When we’re feeling squeezed for time and space, our focus narrows and stress significantly reduces our emotional bandwidth. It’s almost impossible to remain poised and patient in moments such as these. In fact, we’re primed to react rather than respond when things go wrong and potentially cause more suffering for ourselves and others.
To complicate matters, the holiday season has a way of intensifying our emotions. The joys glow brighter, the sorrows cut deeper and the day-to-day stress leads to dizzying and frazzled states. So, what can we do?

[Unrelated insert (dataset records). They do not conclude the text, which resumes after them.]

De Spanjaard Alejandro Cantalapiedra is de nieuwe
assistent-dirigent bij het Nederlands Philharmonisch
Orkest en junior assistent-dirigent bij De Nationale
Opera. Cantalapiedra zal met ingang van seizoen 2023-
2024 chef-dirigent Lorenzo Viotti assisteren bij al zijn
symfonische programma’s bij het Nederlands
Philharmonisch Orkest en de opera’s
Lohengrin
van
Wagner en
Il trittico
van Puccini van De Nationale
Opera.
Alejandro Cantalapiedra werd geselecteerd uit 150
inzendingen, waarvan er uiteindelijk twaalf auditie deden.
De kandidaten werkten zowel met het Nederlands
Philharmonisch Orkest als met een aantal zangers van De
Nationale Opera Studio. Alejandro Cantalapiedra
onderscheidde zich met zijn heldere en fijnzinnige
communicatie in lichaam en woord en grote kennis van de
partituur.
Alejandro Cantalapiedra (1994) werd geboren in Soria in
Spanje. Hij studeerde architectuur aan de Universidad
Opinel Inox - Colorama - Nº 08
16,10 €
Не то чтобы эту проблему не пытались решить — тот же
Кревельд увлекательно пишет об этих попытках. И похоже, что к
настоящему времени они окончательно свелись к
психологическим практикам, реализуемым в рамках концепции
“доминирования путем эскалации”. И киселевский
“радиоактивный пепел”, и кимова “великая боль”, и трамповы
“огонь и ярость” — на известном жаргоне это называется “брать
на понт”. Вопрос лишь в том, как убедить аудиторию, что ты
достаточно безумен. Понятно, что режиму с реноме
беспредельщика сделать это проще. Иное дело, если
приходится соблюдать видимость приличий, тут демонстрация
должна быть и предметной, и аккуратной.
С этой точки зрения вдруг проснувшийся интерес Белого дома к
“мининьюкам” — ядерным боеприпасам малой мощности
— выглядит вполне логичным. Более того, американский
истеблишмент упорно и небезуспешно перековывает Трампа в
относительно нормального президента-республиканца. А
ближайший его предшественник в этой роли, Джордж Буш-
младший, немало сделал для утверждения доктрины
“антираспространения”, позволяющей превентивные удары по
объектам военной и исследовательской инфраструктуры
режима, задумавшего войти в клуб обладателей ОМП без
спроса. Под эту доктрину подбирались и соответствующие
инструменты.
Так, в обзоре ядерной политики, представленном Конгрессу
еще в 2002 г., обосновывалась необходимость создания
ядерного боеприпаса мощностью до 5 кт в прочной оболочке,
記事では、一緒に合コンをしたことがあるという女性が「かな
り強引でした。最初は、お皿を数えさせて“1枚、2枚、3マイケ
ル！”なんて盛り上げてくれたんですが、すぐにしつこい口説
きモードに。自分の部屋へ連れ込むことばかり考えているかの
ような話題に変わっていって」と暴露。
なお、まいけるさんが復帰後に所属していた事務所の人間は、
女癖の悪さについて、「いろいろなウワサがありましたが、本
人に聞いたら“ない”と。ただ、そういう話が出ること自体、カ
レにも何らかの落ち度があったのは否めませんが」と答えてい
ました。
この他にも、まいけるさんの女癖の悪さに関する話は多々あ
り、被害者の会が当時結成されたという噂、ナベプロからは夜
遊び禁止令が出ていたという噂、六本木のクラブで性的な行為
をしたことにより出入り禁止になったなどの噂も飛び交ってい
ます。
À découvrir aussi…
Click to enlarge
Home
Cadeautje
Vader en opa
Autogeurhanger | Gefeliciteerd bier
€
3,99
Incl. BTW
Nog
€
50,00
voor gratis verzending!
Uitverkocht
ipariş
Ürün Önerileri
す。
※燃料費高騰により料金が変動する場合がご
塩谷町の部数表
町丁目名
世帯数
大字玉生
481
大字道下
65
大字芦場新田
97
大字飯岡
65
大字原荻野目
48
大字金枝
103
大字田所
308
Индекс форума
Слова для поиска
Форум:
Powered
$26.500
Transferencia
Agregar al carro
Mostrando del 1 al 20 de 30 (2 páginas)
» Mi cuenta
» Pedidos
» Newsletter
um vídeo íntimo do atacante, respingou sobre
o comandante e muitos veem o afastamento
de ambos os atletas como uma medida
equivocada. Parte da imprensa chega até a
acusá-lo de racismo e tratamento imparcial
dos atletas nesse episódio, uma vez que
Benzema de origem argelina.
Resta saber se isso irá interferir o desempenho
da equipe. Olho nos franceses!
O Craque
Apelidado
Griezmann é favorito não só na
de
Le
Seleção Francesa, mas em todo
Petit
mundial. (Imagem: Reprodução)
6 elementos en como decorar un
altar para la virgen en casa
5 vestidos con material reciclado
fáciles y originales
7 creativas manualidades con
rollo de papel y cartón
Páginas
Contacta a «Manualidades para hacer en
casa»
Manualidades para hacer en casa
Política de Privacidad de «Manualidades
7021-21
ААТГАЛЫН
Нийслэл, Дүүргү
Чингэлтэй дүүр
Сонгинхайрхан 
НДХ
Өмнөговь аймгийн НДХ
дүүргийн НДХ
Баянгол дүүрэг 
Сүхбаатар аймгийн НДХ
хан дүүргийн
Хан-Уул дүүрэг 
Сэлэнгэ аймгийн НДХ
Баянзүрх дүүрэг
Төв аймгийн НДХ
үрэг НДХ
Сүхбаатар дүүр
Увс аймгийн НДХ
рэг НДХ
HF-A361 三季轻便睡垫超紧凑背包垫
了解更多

May I suggest what I call, Ready, S.E.T., Orient! S.E.T. stands for Sensations, Emotions and Thoughts. Before you head out the door, step into a meeting, make a call etc., try taking a couple minutes to label what sensations you’re aware of, what emotion(s) you’re aware of, and what thoughts you’re aware of. Labeling doesn’t mean analyzing but rather noting, ie. “Aware of irritability,” “Aware of clenching in jaw,” “Aware of ruminating,” “Aware of you-screwed-up storyline.” By bringing a kind, curious, nonjudgmental attention to what you’re experiencing, you’re helping your nervous system regulate and recalibrate.
While I may have packaged this technique in a playful way, there are serious studies that corroborate the effectiveness of this practice. One such study is from 2007 and is titled “Putting Feelings Into Words Produces Therapeutic Effects In The Brain.” In this study, Matthew D. Lieberman, UCLA associate professor and lead author states:
"When you put feelings into words, you're activating this prefrontal region and seeing a reduced response in the amygdala...In the same way you hit the brake when you're driving when you see a yellow light, when you put feelings into words, you seem to be hitting the brakes on your emotional responses."
So, maybe playing a few rounds of Ready, S.E.T., Orient! this holiday season can be the best gift for our ourselves, our nervous system, our immune system, our digestive system, and our...friends and family!